Will Hillary Clinton Listen to Anyone Advising Her to Quit? — New York Magazine
But now two months have passed since Edwards dropped out—tempus fugit!—and still no endorsement. Why? According to a Democratic strategist unaligned with any campaign but with knowledge of the situation gleaned from all three camps, the answer is simple: Obama blew it. Speaking to Edwards on the day he exited the race, Obama came across as glib and aloof. His response to Edwards’s imprecations that he make poverty a central part of his agenda was shallow, perfunctory, pat. Clinton, by contrast, engaged Edwards in a lengthy policy discussion. Her affect was solicitous and respectful.
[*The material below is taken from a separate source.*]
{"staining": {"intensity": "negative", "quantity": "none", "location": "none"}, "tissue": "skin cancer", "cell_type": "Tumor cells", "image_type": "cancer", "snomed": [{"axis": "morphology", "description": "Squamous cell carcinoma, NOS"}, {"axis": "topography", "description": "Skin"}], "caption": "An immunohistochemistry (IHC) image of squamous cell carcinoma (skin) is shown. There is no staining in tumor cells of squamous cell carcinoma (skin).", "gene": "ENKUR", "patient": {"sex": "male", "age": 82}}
When Clinton met Edwards face-to-face in North Carolina ten days later, her approach continued to impress; she even made headway with Elizabeth. Whereas in his Edwards sit-down, Obama dug himself in deeper, getting into a fight with Elizabeth about health care, insisting that his plan is universal (a position she considers a crock), high-handedly criticizing Clinton’s plan (and by extension Edwards’s) for its insurance mandate.
Now, it’s quite possible that Obama is misleading the greater part of his electoral coalition in his rhetoric on the Iraq War, his rhetoric on free trade, and his lack of movement in the Senate on immigration. It’s also possible that Obama can get better results sitting down with our nation’s enemies than he can chatting with John Edwards.
But given the choice between John McCain, a candidate who elevates the discussion on globalization, and Barack Obama, who’s current campaign plan is warmed over identity politics, I guess I’m not “hoping” for “change.”